After I park my car and take the crew bus to the terminal, I push through security as quickly as I can. I ignore pretty much everyone who tries to talk to me, my phone permanently pressed against my ear as I repeatedly call Taylor.
But she never picks up. My calls all going to voicemail until eventually, I get a notification that her mailbox is full.
I send her a quick text just as I walk into the pilot’s lounge, scanning the room for any sign of her. But I can’t find her anywhere and everyone I ask hasn’t seen her.
“Fuck,” I mutter, turning and walking out. I head over to the office to get our papers before heading to the plane, knowing this is the one place she can’t avoid me.
When I get onboard, I ignore the crew and head straight for the cockpit, going through the paperwork and checklists with the ground crew as I wait for Taylor to finally show up.
Finally, I hear the cockpit door open, and I turn in my seat, already halfway to the door as I ready myself for the million apologies and explanations I know I owe her. God, if I could go back and fix this, I’d do it in a heartbeat.
“Hey,” a guy I’ve never seen before says, holding out his hand to me.
“Hi,” I say warily, shaking his hand as I glance behind him. “Where’s Taylor?” I ask, not giving a shit that I’m kind of breaking protocol by referring to her like that.
He grins, shrugging as he says, “Family emergency, apparently. I’m Captain Rick Simmons,” he adds.
“What?”
His grin widens as he says, “I mean, Tahiti. Can you believe it?”
I say nothing, my brain going a million miles an hour as I try to work out what the fuck is going on right now.
“Last minute call-up,” he continues, apparently oblivious to my what the fuck moment right now. “I wasn’t gonna say no. Tropical island, booze, flight crew,” he adds, a smarmy smile on his face as he jerks his thumb over his shoulder. “Anyway, should we get started? You called in with dispatch?”
I ignore his question, instead, pulling my phone from my pocket as I glance at the screen. My thumb brushes over it, illuminating the screen and bringing up the image Taylor sent me last time we were apart: the one of her, naked beneath a white sheet.
My stomach sinks at the realization of what’s happened, at the knowledge that I may have completely fucked this up because I was too much of a coward to tell her something that I should have told her long ago.
Please don’t tell me I’ve totally fucked this up.
Twenty-Seven
Taylor
I’m stupidly standing on the corner with smeared mascara and a red nose, looking like a hooker who’s fallen on hard times when Carrie pulls up.
She pulls up along the curb and rolls down her window calling out, “Hey, sugar, you lookin’ for a date?”
And despite how completely shitty I feel, she gets a small chuckle out of me before I climb into the passenger seat and start sobbing.
Silence passes between us because Carrie knows better than to give advice and she also knows I won’t say a word.

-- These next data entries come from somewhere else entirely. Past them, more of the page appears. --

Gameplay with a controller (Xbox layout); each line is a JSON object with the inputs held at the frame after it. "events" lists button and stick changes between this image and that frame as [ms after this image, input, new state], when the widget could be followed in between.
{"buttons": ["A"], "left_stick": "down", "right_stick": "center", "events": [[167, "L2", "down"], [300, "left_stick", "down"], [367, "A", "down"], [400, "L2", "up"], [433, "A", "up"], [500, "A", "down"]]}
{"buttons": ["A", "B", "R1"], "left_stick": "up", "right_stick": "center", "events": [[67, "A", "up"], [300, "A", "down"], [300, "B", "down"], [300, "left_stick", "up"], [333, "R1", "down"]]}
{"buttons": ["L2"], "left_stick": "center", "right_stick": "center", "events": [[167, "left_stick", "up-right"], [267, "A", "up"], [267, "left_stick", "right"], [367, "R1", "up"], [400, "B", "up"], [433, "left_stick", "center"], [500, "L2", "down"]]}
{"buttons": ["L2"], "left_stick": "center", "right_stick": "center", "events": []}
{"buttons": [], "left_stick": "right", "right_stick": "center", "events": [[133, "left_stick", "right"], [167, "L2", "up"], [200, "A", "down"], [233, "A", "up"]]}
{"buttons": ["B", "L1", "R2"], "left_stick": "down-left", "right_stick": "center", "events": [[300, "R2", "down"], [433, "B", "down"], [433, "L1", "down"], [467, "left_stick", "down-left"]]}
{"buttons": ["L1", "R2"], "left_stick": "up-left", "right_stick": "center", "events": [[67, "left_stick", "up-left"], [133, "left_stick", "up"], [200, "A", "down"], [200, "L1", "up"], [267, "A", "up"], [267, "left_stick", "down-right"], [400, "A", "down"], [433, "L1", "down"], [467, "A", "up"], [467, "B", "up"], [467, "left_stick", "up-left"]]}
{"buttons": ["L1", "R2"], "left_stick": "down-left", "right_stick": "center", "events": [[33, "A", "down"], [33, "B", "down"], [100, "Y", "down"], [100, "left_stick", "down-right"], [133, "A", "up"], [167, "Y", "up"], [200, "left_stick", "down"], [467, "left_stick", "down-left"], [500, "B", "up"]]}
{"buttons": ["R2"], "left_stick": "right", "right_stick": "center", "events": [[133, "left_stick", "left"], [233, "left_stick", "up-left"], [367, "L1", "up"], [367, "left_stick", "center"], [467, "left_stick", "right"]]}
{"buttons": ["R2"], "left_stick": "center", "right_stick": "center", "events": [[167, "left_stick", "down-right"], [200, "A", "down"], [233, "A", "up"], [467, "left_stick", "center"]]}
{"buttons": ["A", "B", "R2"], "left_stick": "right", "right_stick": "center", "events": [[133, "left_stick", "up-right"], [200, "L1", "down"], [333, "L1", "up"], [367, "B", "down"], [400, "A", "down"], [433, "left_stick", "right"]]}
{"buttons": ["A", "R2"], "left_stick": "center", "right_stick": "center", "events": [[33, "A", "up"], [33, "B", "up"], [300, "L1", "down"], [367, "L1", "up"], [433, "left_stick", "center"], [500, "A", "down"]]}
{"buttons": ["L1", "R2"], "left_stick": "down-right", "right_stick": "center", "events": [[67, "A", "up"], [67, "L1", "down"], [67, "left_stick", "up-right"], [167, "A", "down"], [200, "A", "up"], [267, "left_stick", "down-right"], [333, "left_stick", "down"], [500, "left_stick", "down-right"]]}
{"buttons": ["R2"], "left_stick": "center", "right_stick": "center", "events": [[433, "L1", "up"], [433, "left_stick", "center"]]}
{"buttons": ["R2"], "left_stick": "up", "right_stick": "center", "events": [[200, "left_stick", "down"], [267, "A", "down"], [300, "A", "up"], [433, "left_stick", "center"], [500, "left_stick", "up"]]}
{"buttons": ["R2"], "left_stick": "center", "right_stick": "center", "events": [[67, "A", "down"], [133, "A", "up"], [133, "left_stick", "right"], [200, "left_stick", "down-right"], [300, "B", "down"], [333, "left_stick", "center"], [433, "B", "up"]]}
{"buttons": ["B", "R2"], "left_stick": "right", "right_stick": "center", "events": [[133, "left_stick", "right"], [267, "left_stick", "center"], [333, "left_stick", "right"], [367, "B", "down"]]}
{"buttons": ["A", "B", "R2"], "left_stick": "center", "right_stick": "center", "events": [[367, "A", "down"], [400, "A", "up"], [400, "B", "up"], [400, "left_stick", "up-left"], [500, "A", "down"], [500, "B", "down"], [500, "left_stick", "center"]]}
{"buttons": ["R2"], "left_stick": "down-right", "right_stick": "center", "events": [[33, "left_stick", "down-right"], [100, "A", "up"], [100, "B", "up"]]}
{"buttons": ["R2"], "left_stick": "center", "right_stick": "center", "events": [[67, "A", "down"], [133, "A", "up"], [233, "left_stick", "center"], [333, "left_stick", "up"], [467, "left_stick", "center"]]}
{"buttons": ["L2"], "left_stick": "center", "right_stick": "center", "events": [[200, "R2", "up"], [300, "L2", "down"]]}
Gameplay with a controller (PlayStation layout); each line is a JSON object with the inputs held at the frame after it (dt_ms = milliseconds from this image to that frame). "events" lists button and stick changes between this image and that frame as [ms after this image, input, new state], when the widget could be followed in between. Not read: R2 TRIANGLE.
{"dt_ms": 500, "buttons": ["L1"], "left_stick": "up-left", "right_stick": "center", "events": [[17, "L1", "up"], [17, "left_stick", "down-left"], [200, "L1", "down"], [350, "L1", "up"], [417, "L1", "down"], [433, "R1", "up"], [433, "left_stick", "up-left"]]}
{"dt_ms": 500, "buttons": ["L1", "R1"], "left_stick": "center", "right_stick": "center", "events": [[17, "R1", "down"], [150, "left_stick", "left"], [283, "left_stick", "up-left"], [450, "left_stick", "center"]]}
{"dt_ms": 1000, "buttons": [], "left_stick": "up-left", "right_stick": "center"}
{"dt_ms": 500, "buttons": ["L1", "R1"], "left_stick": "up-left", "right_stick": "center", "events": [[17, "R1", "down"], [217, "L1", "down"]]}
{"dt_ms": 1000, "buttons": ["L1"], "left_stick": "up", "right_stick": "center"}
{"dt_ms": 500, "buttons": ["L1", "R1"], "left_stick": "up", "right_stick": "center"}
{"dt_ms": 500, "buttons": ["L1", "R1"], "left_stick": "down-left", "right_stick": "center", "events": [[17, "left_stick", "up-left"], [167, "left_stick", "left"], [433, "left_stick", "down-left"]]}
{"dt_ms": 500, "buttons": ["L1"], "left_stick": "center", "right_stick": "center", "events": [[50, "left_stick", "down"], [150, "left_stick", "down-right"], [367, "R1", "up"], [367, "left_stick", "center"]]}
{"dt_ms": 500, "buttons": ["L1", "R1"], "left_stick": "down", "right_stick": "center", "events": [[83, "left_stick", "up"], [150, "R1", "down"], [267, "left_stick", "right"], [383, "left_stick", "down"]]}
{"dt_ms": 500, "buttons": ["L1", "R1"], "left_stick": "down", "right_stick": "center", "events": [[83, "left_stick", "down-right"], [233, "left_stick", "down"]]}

I’ll spend the next week in emotional survival mode. I’ll house vodka for breakfast, lunch and dinner. I’ll cry on the kitchen floor and wallow in my own stupidity, but then I’ll pick myself back up. I’ll remind myself that I can’t be broken and that from this disaster will come something amazing.
If you fuck me over, I’ll come back stronger.
“He’s married,” I eventually mutter out, and again Carrie says nothing. Her diplomacy is brewing in her head right now, and while she would never defend the men I’ve been with, she knows I’m manic right now.
We pull in my driveway, and I know I can’t stay at my house because it will be the first place Jake will look. He’s probably already on his way here, processing and rehearsing what he’s going to say to me to defend his typical shitty behavior, so I move quickly into the house.
I have no idea how I didn’t see this coming. After Trent, I had my guard up, never letting anyone get close enough to hurt me. But dropping that wall just set me up for the same lying and cheating.
“Are you staying with us tonight?” Carrie calls after me as I take the steps two at a time up to my bedroom.
“Yeah, if that’s okay.”
I’m even starting to wonder why Crescent Airways doesn’t have a no fraternization policy. It might be the only thing that keeps me from making idiotic mistakes like this again. There’d be a load of pissed off people, though, given this career is known for being free and loose on layovers.
I toss everything I’ll need in a bag, including my uniform, even though I’m starting to wonder if Jake will bother pursuing me since I’m supposed to be flying with him in just a bit. The idea of being trapped with him in that tiny-ass cockpit is not my idea of a good time. I need to put in for a reserve pilot, and I send up a silent thank you that I’m flying out of LAX. Not all airports have pilots on reserve for things like this and will tend to cancel a flight when the pilot is unable to get there. At least I won’t have a cancellation hanging over my head in addition to this shit show.